Я в глаза им улыбаюсь: пусть собачий норов,
Крошка — гончая стрела, а ты — вонючий боров,
Слышишь, мама, это рыло всем нам истину открыло,
Эта туша в курсе споров про собачий норов,
Этот штымп желает мне добра!
Лестница в непарадном подъезде
На этих ступенях людские следы
Втоптали заветы в скрижаль,
Ни первой звезды, ни последней звезды
Ступеням не жаль.
На этих ступенях спит пьяный сосед
И гложет беспамятства кость,
Горячечной белкой в пустом колесе
Летя под откос.
У этих ступеней щербаты края,
Обгрызен подошвами бок,
Тут все побывали, от «вы» и до «я» —
И дьявол, и Бог,
Прошлись этажами, грустя и смеясь,
О странном желая спросить,
И следом ползла золотая змея,
Спеша искусить.
Случайный романс на ночной дискотеке
Танцы-шманцы-обжиманцы,
Телки с голыми ногами,
Боль старинного романса
Затерялась в сучьем гаме,
Мы по нотам канем в нети,
Неотпеты микрофоном…
Южный полюс на планете —
Будто маска с хлороформом.
Одичалый рев гитары,
Непохожей на гитару,
Твари шумно ищут пару,
Ах, поддайте тварям пару!
Не до жиру, быть бы живу,
Как бы впрямь не околели…
Если глобус вскроет жилы,
Опустеют параллели.
В обезумевшем ковчеге
Мы — чужие — допотопны,
Мы не молим о ночлеге,
Нам еще по хлябям топать,
С этим тихим романсеро,
С разговорами о разном…
Если в доме пахнет серой,
Значит, в доме — вечный праздник.
Кавардак
А потоп отменили. Ковчег рассыпается втуне.

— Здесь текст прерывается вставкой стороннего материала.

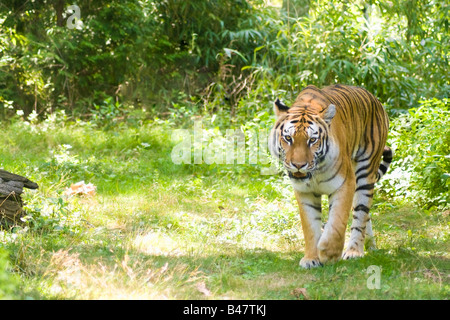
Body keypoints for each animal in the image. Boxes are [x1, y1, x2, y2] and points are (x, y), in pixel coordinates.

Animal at [268, 84, 392, 268]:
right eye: (288, 138)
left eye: (312, 140)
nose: (298, 165)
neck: (315, 173)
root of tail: (374, 98)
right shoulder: (304, 192)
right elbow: (310, 227)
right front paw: (311, 259)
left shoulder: (345, 183)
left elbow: (337, 223)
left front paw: (329, 254)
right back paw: (370, 245)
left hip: (365, 171)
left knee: (361, 213)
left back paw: (355, 251)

Хоть по паре, а твари — друг дружку с усердием жрут.
Позабыт Арарат, намечается новый маршрут —
От Содома к Гоморре, с заездом к Восьмеркиной Дуне.
Дискотека, братва! — Ной танцует безумную самбу,
И соленого хочет, и клеится к Лота жене,
И меж несостоявшихся Рио-де-где-вы-Жанейр
Вечный Жид кочумает — кочует с тоской: «К небесам бы!..»
Это все кавардак, карнавал, и смешон, и жесток,
Это апофеоз, это вызов кипящему року,
И в отечестве нашем дадут всем сверчкам по пророку,
Куликам — пополам, по полям, по холмам,
и трем сестрам — комфортный шесток.
Я — ваш сын, я — ваш внук, я — ваш брат по несыгранной роли,
Я согласен пешком хоть от Белого моря к Голгофе,
Лишь бы зарево прожекторов, лишь бы литрами — кофе,
Лишь бы брань костюмеров в уборных, и вечно — гастроли.
Умирал и рождался бессчетное множество раз,
Уходил, возвращался — по кругу, по кругу, по кругу! —
Знал удачу и крах, бил врага, подавал руку другу,
Плоть от плоти я ваш — карвардак, карнавал, нам пора!
…и плевать, что похмелье с утра,
Что приблизился серп топора,
Что на лбу пропахались морщины —
Вот: идет к Магомету гора,
Вне реальности и без причины!
Значит, завтра танцует с вчера,
И мужчины до смерти мужчины,
А у женщин в глазах — блеск костра…
Потанцуем, сестра?
Желание
…так и жизнь пролетит, просквозит, отболит и окончится,
Отрыдает грозой, талым снегом в низины сойдет,
Ах, как много хотелось, и как же немного мне хочется
В этот день, где акации мокнут под сизым дождем,
Где лохматая псина вертит крендельком закурчавленным,
Где жирнющие голуби булькают в мокрой тиши,
И соседи зеленый борщец сотворили из щавеля,
И бурчит вдохновенье: «Не можешь писать — не пиши!»
Захотеть ли карьеры? — карьера курьером унесена,
И в карьере утоплена, подлая, курам на смех.
Захотеть ли богатства? — бумажник хохочет невесело,
И бурчит вдохновенье: «Не сметь, безобразник, не сметь!»
Захотеть ли друзей? — так по пальцам друзья пересчитаны,
И хватило их, пальцев, с избытком, с запасом, вполне,
Потому что друзья, словно книги, сто раз перечитаны,
А друзей одноразовых, право, не надобно мне.